Stockton University's Title IV Student Loan Code of Conduct is below.
The institution’s Code of Conduct includes a ban against each of the following:
• Employees shall not enter into revenue-sharing arrangements with any lender, including Title IV or private education loan lenders;
• Employees shall not accept gifts from a lender, guaranty agency, or loan servicer;
• Employees shall not accept any fee, payment, or other financial benefit (including the opportunity to purchase stock) as compensation for consulting or other contractual arrangement to provide education loan related services;
• Employees shall not steer a first-time borrower’s loan to a particular lender through packaging or any other method (for example, the school’s website or publications);
• Employees shall not refuse or delay certification of any loan based on a borrower’s lender selection;
• Employees shall not request or accept from any lender offers of funds for making private education loans (including opportunity pool loans) in exchange for providing concessions or promises for providing a specific number or volume of private loans, or for private loan preferred arrangements;
• Employees shall not accept call center or financial aid office staffing assistance from any lender, except under certain limited circumstances specified in statute and regulation; and
• Employees shall not accept compensation for service on advisory boards, commissions, or groups established by a lender or guarantor (or a group of lenders or guarantors), except for reimbursement of reasonable expenses incurred for such service.
*Employees encompas financial aid office or other school employees with financial aid or
education loan-related responsibilities.
The University shall enforce the above Code of Conduct by anually informing employees of the provisions listed.

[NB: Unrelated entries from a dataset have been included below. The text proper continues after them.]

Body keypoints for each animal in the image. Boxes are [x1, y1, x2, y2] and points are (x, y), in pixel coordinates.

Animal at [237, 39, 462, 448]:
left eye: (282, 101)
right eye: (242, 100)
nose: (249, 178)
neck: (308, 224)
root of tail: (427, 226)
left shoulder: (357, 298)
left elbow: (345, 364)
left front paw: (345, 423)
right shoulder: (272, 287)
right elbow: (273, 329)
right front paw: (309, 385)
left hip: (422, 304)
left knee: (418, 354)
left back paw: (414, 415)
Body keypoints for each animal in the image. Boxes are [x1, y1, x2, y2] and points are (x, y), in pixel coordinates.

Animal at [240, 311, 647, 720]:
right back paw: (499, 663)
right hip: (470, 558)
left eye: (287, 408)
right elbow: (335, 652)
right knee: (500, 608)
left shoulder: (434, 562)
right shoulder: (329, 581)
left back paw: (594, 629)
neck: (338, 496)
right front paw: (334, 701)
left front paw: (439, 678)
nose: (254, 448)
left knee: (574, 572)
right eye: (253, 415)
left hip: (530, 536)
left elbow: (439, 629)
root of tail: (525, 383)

In addition to the Student Loan Code of Conduct listed above, additional disclosures pertain to private education loans. See below for additional disclosures.

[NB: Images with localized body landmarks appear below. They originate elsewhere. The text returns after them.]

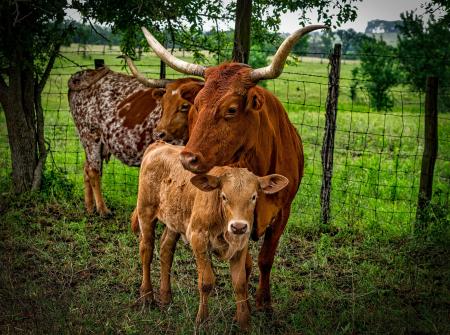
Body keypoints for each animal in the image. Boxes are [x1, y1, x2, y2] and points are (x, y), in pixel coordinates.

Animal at [132, 142, 286, 330]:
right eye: (224, 196)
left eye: (254, 197)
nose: (238, 226)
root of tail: (159, 145)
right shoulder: (199, 239)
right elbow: (206, 282)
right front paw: (202, 320)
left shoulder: (241, 245)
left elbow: (240, 283)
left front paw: (244, 323)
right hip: (145, 212)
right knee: (146, 251)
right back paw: (147, 296)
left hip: (174, 221)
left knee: (166, 250)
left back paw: (166, 297)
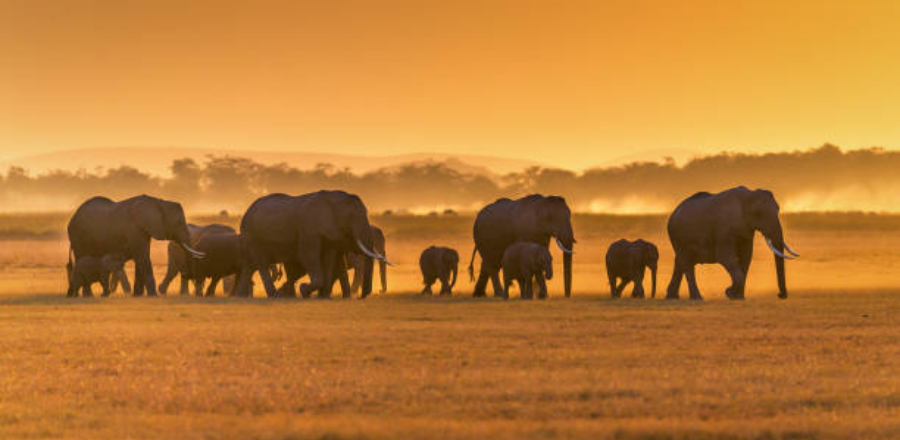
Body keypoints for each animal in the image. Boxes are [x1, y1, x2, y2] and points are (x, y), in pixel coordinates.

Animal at [67, 195, 204, 297]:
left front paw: (138, 295)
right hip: (77, 237)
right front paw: (153, 296)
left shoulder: (144, 230)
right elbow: (142, 257)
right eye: (179, 223)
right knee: (81, 259)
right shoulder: (134, 229)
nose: (188, 275)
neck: (158, 202)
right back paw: (87, 295)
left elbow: (141, 258)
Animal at [234, 190, 390, 299]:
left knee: (250, 265)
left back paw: (240, 296)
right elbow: (308, 255)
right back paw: (274, 295)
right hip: (252, 236)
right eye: (352, 216)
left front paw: (323, 296)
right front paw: (304, 291)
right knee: (261, 263)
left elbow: (329, 257)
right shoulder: (309, 227)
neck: (334, 198)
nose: (362, 296)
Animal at [666, 186, 800, 300]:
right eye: (758, 213)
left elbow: (746, 257)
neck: (748, 196)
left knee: (679, 262)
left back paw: (672, 297)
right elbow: (725, 256)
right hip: (677, 235)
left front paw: (737, 297)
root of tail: (674, 212)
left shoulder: (746, 232)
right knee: (687, 264)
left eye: (778, 210)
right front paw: (729, 292)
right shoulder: (724, 229)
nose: (781, 295)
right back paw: (697, 298)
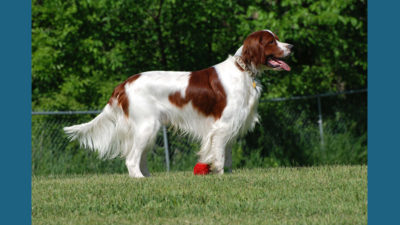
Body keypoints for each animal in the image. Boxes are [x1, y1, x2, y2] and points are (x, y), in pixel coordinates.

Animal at [64, 29, 292, 178]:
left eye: (277, 39)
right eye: (271, 42)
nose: (291, 46)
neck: (243, 70)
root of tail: (124, 84)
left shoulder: (232, 126)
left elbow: (226, 155)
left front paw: (228, 173)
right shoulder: (222, 126)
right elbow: (219, 154)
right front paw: (219, 175)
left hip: (149, 129)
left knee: (141, 157)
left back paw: (149, 178)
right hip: (147, 126)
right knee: (131, 158)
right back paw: (139, 179)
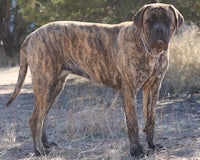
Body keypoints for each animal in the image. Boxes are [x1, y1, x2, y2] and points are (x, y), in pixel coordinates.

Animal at [7, 2, 183, 157]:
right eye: (149, 21)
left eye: (167, 20)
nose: (159, 30)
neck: (150, 51)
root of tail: (31, 35)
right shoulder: (129, 89)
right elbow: (133, 124)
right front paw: (136, 150)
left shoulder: (153, 87)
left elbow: (150, 120)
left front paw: (152, 146)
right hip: (45, 84)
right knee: (36, 119)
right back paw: (39, 151)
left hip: (55, 87)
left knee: (43, 116)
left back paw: (46, 144)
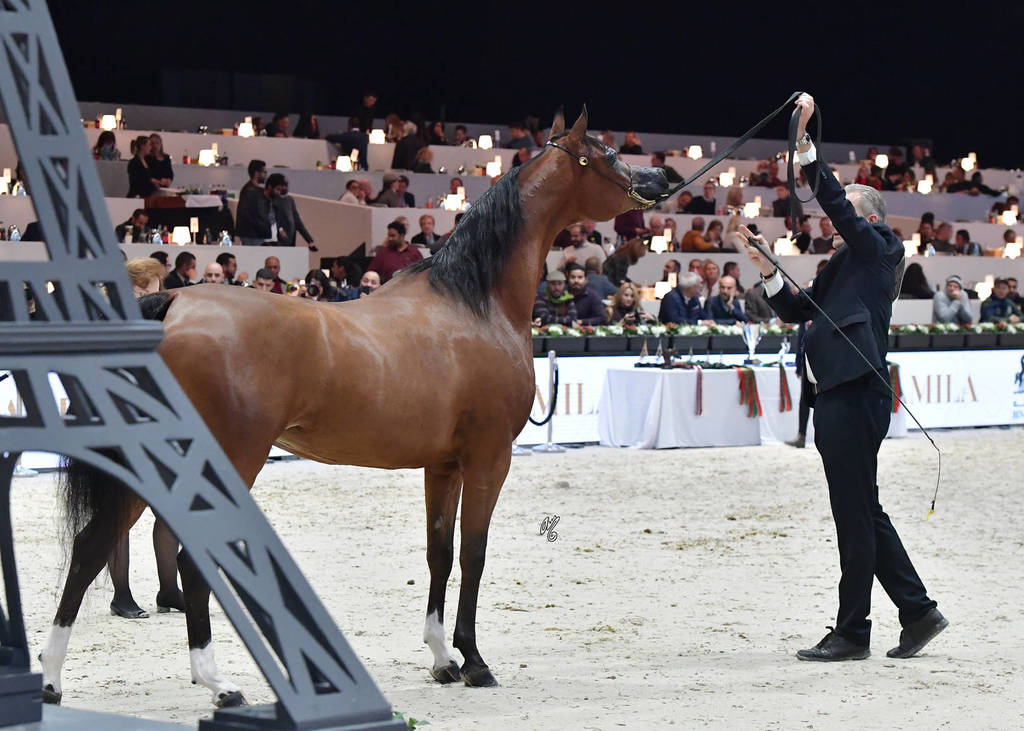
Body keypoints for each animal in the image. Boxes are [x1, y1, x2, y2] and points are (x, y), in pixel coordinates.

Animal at [39, 107, 670, 708]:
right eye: (607, 153)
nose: (661, 179)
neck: (475, 304)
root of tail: (171, 305)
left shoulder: (443, 466)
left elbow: (439, 554)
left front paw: (442, 660)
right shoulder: (489, 459)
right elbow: (474, 555)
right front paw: (474, 661)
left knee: (92, 546)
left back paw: (54, 679)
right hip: (223, 458)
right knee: (176, 556)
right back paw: (215, 683)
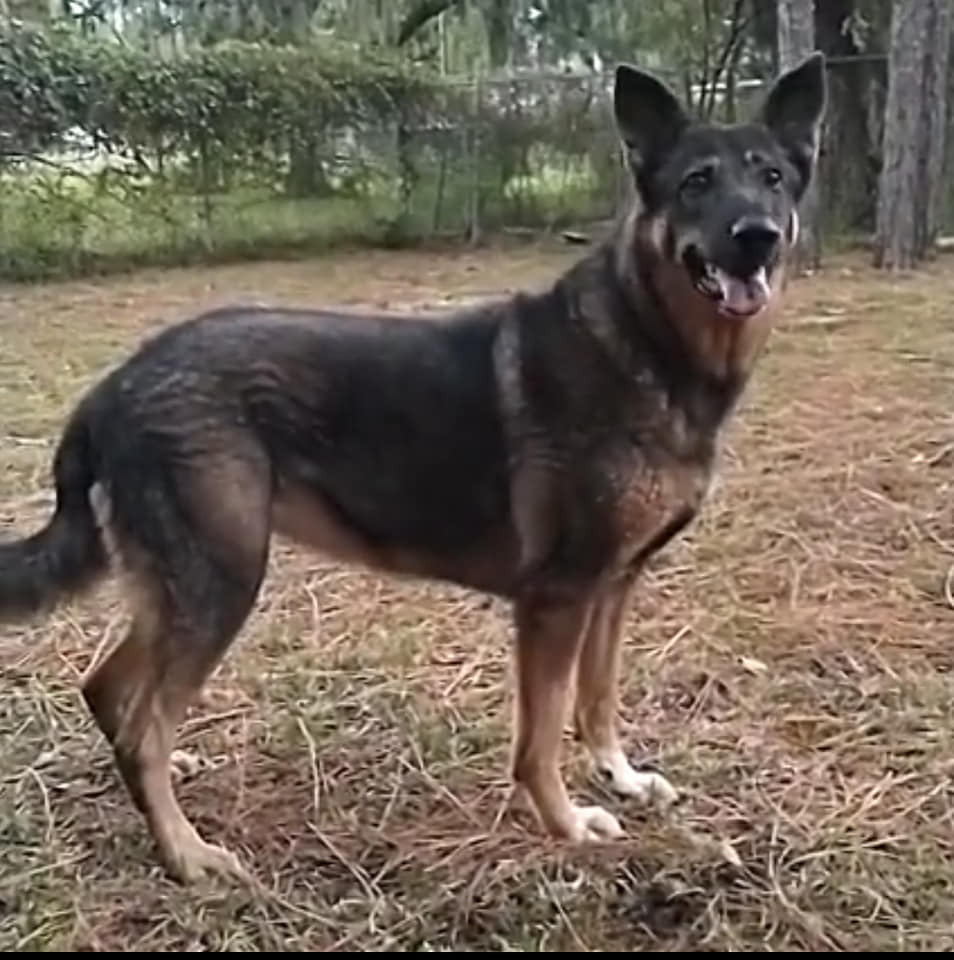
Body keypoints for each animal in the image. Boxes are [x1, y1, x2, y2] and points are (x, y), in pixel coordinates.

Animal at [0, 50, 820, 876]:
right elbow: (542, 736)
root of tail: (112, 387)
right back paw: (185, 852)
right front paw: (565, 823)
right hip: (221, 581)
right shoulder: (557, 598)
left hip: (185, 589)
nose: (755, 236)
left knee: (109, 691)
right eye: (696, 182)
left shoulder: (614, 586)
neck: (647, 341)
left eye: (773, 178)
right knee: (143, 726)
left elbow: (597, 699)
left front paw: (618, 777)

Students seeking private/alternative loan options can explore a list of frequently used lenders here.
- Students looking to borrow private education loans may also qualify for loans and other financial assistance under the Title IV (Federal Financial Aid) programs. Terms of Title IV loans may be more favorable than those of private education loans. Click here to learn more about Title IV funding, including Title IV loans. To learn how to apply, visit stockton.edu/fafsa.
The lenders and loan options presented include lenders who made a loan at the school
within three academic years.
The University does not participate in any perferred lender arrangements. You are free to choose any lender, including those not presented. If you choose a lender that is not presented, please contact the Office of Financial Aid. Application processing will not be delayed unnecessarily if you choose a lender not presented.
Our officials are prohibited from accepting any financial or other benefits in exchange for displaying lenders and loan options in FASTChoice. Prohibited activities include: receiving compensation to serve on any lender board of directors or advisory boards; accepting gifts including trips, meals, and entertainment; allowing lenders to staff our institution's financial aid office; allowing lenders to place our institution's name or logo on any of their products; and owning of lenders' stock (for college officials who make financial decisions for our institution).
As part of the Truth in Lending Act (TILA), private lenders are required to obtain a completed and signed Private Loan Self-Certification form from each student in attendance at an institution of higher education who borrows an education loan. At the request of an enrolled or admitted student applicant for a private educational loan (or to the parent loan applicant of an enrolled or admitted student), an institution must provide the Self-Certification form to the applicant with the information requested in Section 2 of the form, to the extent that the institution possesses the information.